Grimes adds that the whole issue of whether to ban intact dilation and extraction abortion is about politics, not public health. And until the procedure is less marginalized, he says, there will be very few subjects for a comprehensive study.
Meanwhile, Dr. Nancy Romer from Dayton, Ohio, another PHACT physician, says that she would be quite pleased to see Roe vs. Wade overturned. A practicing OB/GYN for 15 years, Dr. Romer has written and voiced her dissent on the issue of the intact abortion procedure, and does not perform abortions in her practice. She does believe, however, that the intact D&X as described by Dr. Warren Hern of Colorado is an acceptable procedure for late-term abortions.
Dr. Hern’s procedure involves the injection of digoxin into the fetal heart through the uterine wall to kill the fetus inside the uterus. However, because the injection takes place the day before the procedure, it often requires an additional visit to the hospital or clinic by the woman, and may subject her to increased risk of bowel perforation, according to abortion providers. (Because of the additional risk and burden to the woman, this procedure is theoretical for the most part.)

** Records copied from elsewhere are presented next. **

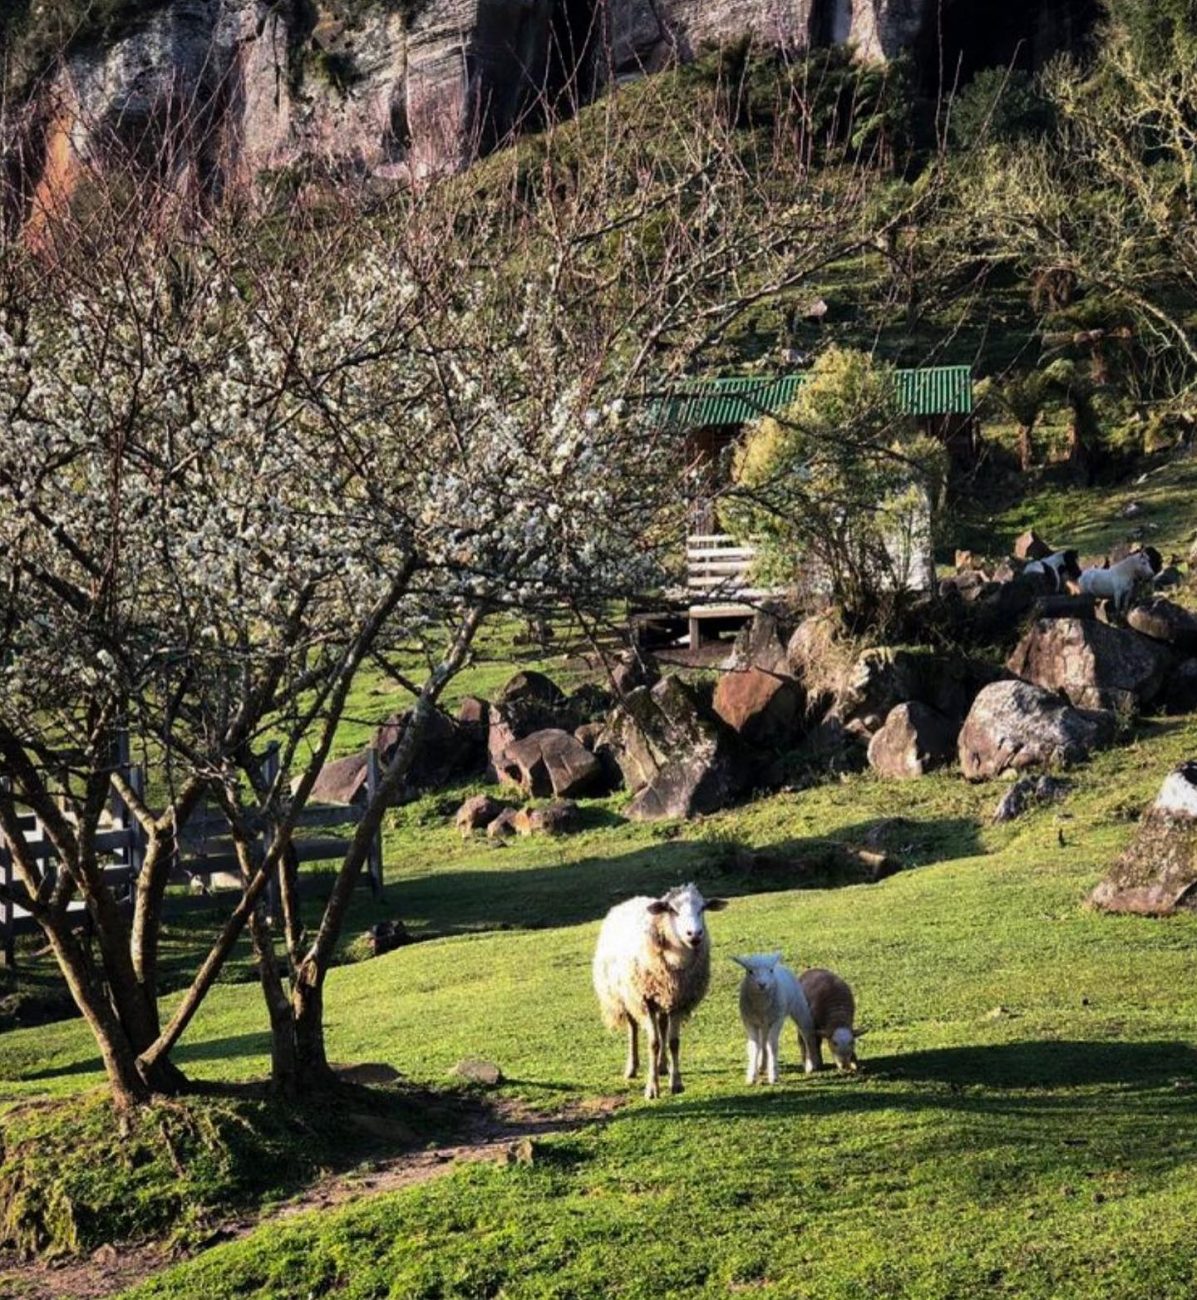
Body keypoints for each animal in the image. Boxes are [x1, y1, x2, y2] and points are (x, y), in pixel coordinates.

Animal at [590, 883, 722, 1097]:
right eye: (672, 910)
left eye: (702, 908)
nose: (694, 935)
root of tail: (631, 899)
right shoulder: (645, 1001)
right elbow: (653, 1043)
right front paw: (652, 1088)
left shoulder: (678, 999)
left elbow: (673, 1041)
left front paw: (676, 1083)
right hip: (625, 996)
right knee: (633, 1029)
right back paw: (632, 1068)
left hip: (662, 998)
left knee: (662, 1025)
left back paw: (662, 1065)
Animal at [727, 951, 810, 1081]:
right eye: (750, 971)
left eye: (771, 970)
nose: (762, 984)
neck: (762, 1005)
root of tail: (779, 964)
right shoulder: (749, 1022)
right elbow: (754, 1047)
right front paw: (751, 1075)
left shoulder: (777, 1020)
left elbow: (772, 1045)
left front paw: (773, 1075)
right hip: (763, 1024)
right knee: (763, 1041)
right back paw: (762, 1065)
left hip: (799, 1006)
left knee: (806, 1031)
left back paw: (810, 1064)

Dr. Romer also rejects the interpretation that Roe vs. Wade, in giving primacy to a woman’s mental health, protects the right to late-term abortion when a fetus is found to have no chance of survival once it is born. “Even when carrying a severely malformed fetus, there is no advantage to using partial-birth abortion,” Romer wrote in Nexus, a law school journal of opinion. “The medical fact is that a handicapped fetus, even one with anomalies incompatible with life after birth, is not a threat to a woman’s life or health.”
In an interview, Romer added that there are very real psychological benefits to delaying delivery of fetuses that will not survive, such as time to prepare for the loss.
Maureen Britell, director of the patient project for the National Abortion Federation, calls this opinion ludicrous. When she was about 26 weeks pregnant, Britell says that she was told by her doctor that her baby had no brain. The condition of her fetus, anencephaly, meant that her baby would die moments after birth.
“Prepare?” says Britell. “That would consist of months of people walking up to me and saying things like, ‘How nice, you’re pregnant. When is the due date?’ and me having to respond time and time again, ‘Well, that would be one day before the funeral.’”
In its essence, the argument about which surgical procedures should be allowed to end second trimester pregnancies is still one of choice. But it is, above all, about a doctor’s right to choose. Without the option to perform a procedure that he or she deems medically safe for the patient, a doctor runs the risk of breaking a basic commitment to provide the best care available to his or her patient. In performing an abortion, the doctor has as a patient not a fetus but a woman, and it is to her that the oath “First, do no harm” applies.